“This Night Lived in a Castle” and Other Peculiar Quirks from Automated Transcripts

In this last part of my blog series I will talk about what has recently become my favourite pastime while traveling by train: fixing the transcriptions of the focus group sessions. The group interviews I wrote about last time are automatically transcribed, but those transcriptions contain mistakes that can only be fixed by human ears. Meaning is context dependent, so a word that’s transcribed wrong can often easily be reconstructed if it’s taken in relation to the topic at hand, even if the exact pronunciation might be unclear.

For the sake of confidentiality, I will have to leave the context of the mistakes vague. The examples have been selected to highlight the issues I have, while staying clear without giving too much context. As a last disclaimer I want to mention that although it is fun to nitpick these tiny mistakes, the software transcribed hundreds of thousands of words correctly, which would be a full-time job on its own. Instead, it only requires comparing the transcript with the recording to clean up small errors.

To start off with a “funny” one, my name has been transcribed wrong as “Philippe von Dijk” in nearly every session. While this is a funny mistake at first glance, that’s not my name, the implications are quite severe. My name is located in the consent form, so if the participants consent to this Philippe to see the transcriptions, I would still be excluded. Additionally, the algorithm responsible fails to see me for who I am. Let’s say I don’t trust the machines to handle my taxes just yet. Since the participants are pseudo-anonymised by being given a number (which brings its own problematics with it, but that’s a different subject), this luckily wasn’t an issue for anyone besides the researchers.

The next errors are hypothetically related to the training data of the transcription software. Because companies aren’t open about the way their models are trained, I am careful not to draw conclusions that go too far. On the website of Amberscript, which we used to transcribe an in-person focus group, the CEO explains that they “collected terabytes of data on the way to get to such a high quality level” of “machine-made transcription.” To me, this implies that the company used their own transcriptions of recordings and meetings they provided to customers in order to train their model. That is the shaky interpretative step, but if you’re willing to go along with that there might be insight to be gained. The industries that the company caters to are “Universities/education”, “Governments” and “Legal” ones. I hope that they didn’t use confidential research and legal data to train their algorithm, in order to comply with the law, so that would leave the transcription and recording of lectures and public meetings. Even so, any of these settings could be considered “formal.”

I hypothesize this to explain the transcription mistakes, which replace less formal words with words found in these other types of speech. As mentioned in another blog, the focus groups take the shape of conversational interviews. The software transcribed “trailer,” when talking about the marketing of media, with “framework.” While these words couldn’t look more dissimilar, pronouncing the words helps to understand the confusion. The word “framework” would fit quite well in a lecture on media analysis, but doesn’t make sense in this specific conversation.

It also put down “networking” instead of “nitpicking.” Where networking is a job market and industry related term, nitpicking is an informal way to point to detail-oriented critiques that can easily be disregarded instead. While nitpicking seems irrelevant by definition, when participants start referring to their problems with a game as such it benefits the research to delve deeper. These are finer details that would otherwise go unmentioned, and the use of this word shows that the participant approaches the topic self-reflexively. While the transcription software prides itself on its ability to “transcribe audio with foreign accents,” problems arise when the discussion becomes less formal. Although the data used contains “a sufficient sample size for both genders, as well as different accents and tones of voice,” these mistakes point to a possible blind spot related to vocabulary.

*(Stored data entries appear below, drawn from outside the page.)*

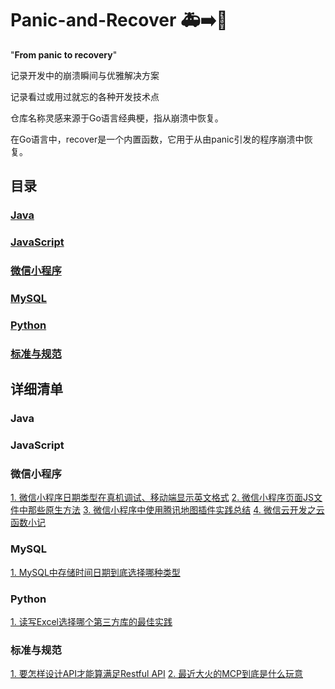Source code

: # Panic-and-Recover 🚑➡️💪

"**From panic to recovery**"

记录开发中的崩溃瞬间与优雅解决方案

记录看过或用过就忘的各种开发技术点

仓库名称灵感来源于Go语言经典梗，指从崩溃中恢复。

在Go语言中，recover是一个内置函数，它用于从由panic引发的程序崩溃中恢复。

## 目录

### [Java](#Java)
### [JavaScript](#JavaScript)
### [微信小程序](#微信小程序)
### [MySQL](#MySQL)
### [Python](#Python)
### [标准与规范](#)

## 详细清单
### Java
### JavaScript
### 微信小程序
[1. 微信小程序日期类型在真机调试、移动端显示英文格式](miniprogram/1.%20微信小程序日期类型在真机调试、移动端显示英文格式.md)
[2. 微信小程序页面JS文件中那些原生方法]()
[3. 微信小程序中使用腾讯地图插件实践总结]()
[4. 微信云开发之云函数小记]()
### MySQL
[1. MySQL中存储时间日期到底选择哪种类型](mysql/1.%20MySQL中存储时间日期到底选择哪种类型.md)
### Python
[1. 读写Excel选择哪个第三方库的最佳实践](python/1.%20读写Excel选择哪个第三方库的最佳实践.md)
### 标准与规范
[1. 要怎样设计API才能算满足Restful API]()
[2. 最近大火的MCP到底是什么玩意]()
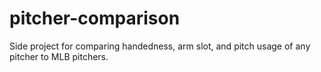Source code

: # pitcher-comparison
Side project for comparing handedness, arm slot, and pitch usage of any pitcher to MLB pitchers.
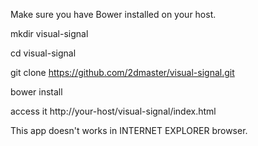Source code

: Make sure you have Bower installed on your host.

mkdir visual-signal

cd visual-signal

git clone https://github.com/2dmaster/visual-signal.git

bower install

access it http://your-host/visual-signal/index.html

This app doesn't works in INTERNET EXPLORER browser.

Lastly, there were some mistakes that I couldn’t place. These errors don’t fit the word groups or the contexts they are a part of, and do not point to the way Amberscript explains its “speech to text linguistic model.” Although they clarify it has “varied success,” this model is supposed to use the context of sentences to correct grammar by filling in unpronounced letters. Since this automated linguistic process is context bound, it surprised me to see the software transcribe “this night lived in a castle.” Of course, there is a silent “k” missing from the sentence, and Amberscript did transcribe the word correctly in the sentence after, but it is pretty clear which word that is pronounced like “night” would live in such a building. Why it made this error is beyond me.

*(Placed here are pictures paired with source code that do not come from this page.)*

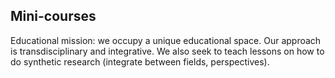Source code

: ## Mini-courses

Educational mission: we occupy a unique educational space. Our approach is transdisciplinary and integrative. We also seek to teach lessons on how to do synthetic research (integrate between fields, perspectives).


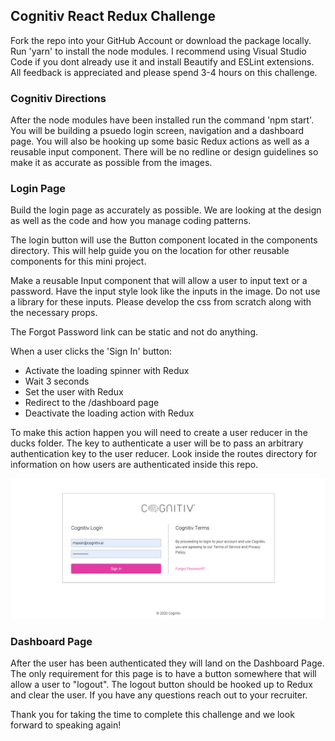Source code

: ## Cognitiv React Redux Challenge

Fork the repo into your GitHub Account or download the package locally. Run 'yarn' to install the node modules. I recommend using Visual Studio Code if you dont already use it and install Beautify and ESLint extensions. All feedback is appreciated and please spend 3-4 hours on this challenge.

### Cognitiv Directions

After the node modules have been installed run the command 'npm start'. You will be building a psuedo login screen, navigation and a dashboard page. You will also be hooking up some basic Redux actions as well as a reusable input component. There will be no redline or design guidelines so make it as accurate as possible from the images.

### Login Page

Build the login page as accurately as possible. We are looking at the design as well as the code and how you manage coding patterns.

The login button will use the Button component located in the components directory. This will help guide you on the location for other reusable components for this mini project.

Make a reusable Input component that will allow a user to input text or a password. Have the input style look like the inputs in the image. Do not use a library for these inputs. Please develop the css from scratch along with the necessary props.

The Forgot Password link can be static and not do anything.

When a user clicks the 'Sign In' button:
- Activate the loading spinner with Redux
- Wait 3 seconds
- Set the user with Redux
- Redirect to the /dashboard page
- Deactivate the loading action with Redux

To make this action happen you will need to create a user reducer in the ducks folder. The key to authenticate a user will be to pass an arbitrary authentication key to the user reducer. Look inside the routes directory for information on how users are authenticated inside this repo.

![](public/LoginPage.png)

### Dashboard Page

After the user has been authenticated they will land on the Dashboard Page. The only requirement for this page is to have a button somewhere that will allow a user to "logout". The logout button should be hooked up to Redux and clear the user. If you have any questions reach out to your recruiter.

Thank you for taking the time to complete this challenge and we look forward to speaking again!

And that is where I will leave this blog series: on a note of not-knowing. Because although I have learnt a lot about quantitative- and social science, there is a lot left to discover. While I feel like I have a grasp on the tools used in this discipline, this mistranscription shows how noticing errors doesn’t always result in understanding why it made the error. I hope these blogs show how reflecting on your own development in an academic field can be fun. I also hope that this last post, while technical, shows that the analysis of mistakes (even if they’re not your own) can result in potential insights or hypotheses for further research.